◆ Records to use ◆
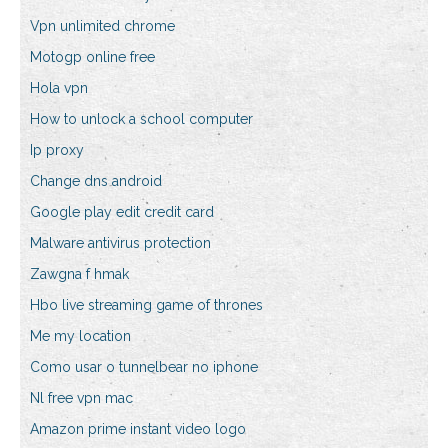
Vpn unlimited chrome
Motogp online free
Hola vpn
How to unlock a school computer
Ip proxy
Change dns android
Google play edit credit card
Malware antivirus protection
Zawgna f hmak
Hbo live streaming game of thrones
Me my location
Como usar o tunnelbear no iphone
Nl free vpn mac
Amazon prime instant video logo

--

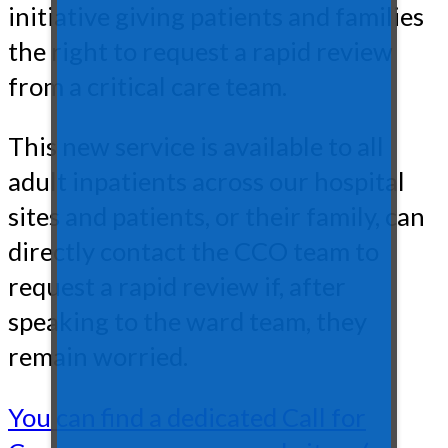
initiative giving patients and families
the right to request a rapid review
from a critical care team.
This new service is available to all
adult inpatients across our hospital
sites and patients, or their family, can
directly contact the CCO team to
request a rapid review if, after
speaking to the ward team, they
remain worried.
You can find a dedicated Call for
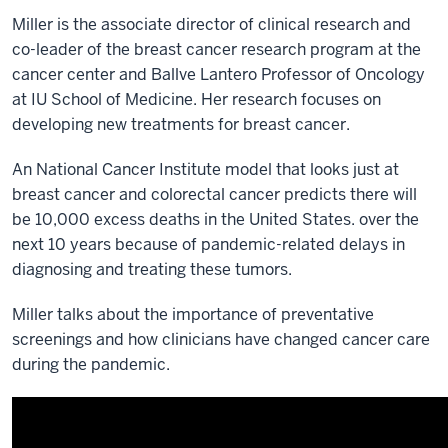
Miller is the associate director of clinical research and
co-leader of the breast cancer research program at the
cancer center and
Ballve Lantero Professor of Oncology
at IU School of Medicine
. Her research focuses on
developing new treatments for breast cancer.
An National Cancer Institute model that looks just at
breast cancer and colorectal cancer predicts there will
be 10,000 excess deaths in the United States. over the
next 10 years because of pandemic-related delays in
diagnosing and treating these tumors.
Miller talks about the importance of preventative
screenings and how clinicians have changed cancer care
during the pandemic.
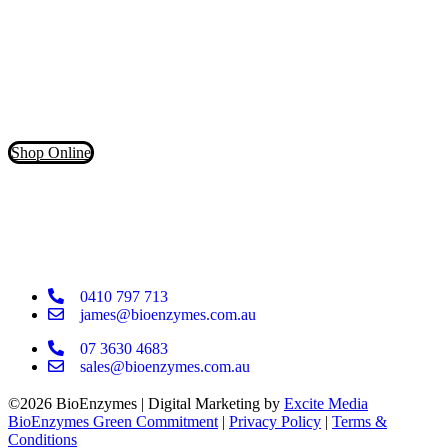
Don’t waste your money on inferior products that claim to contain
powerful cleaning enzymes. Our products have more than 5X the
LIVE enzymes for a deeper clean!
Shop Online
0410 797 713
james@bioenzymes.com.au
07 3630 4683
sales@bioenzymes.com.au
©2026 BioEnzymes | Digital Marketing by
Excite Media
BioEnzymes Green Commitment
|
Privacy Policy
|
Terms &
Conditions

◆ Goal of the exercise ◆
Of the entries listed above, reproduce only the lines starting at the line containing "Vpn unlimited chrome" and ending at the line containing "Amazon prime instant video logo". Include both, exactly as they stand.

◆ Answer to this exercise ◆
Vpn unlimited chrome
Motogp online free
Hola vpn
How to unlock a school computer
Ip proxy
Change dns android
Google play edit credit card
Malware antivirus protection
Zawgna f hmak
Hbo live streaming game of thrones
Me my location
Como usar o tunnelbear no iphone
Nl free vpn mac
Amazon prime instant video logo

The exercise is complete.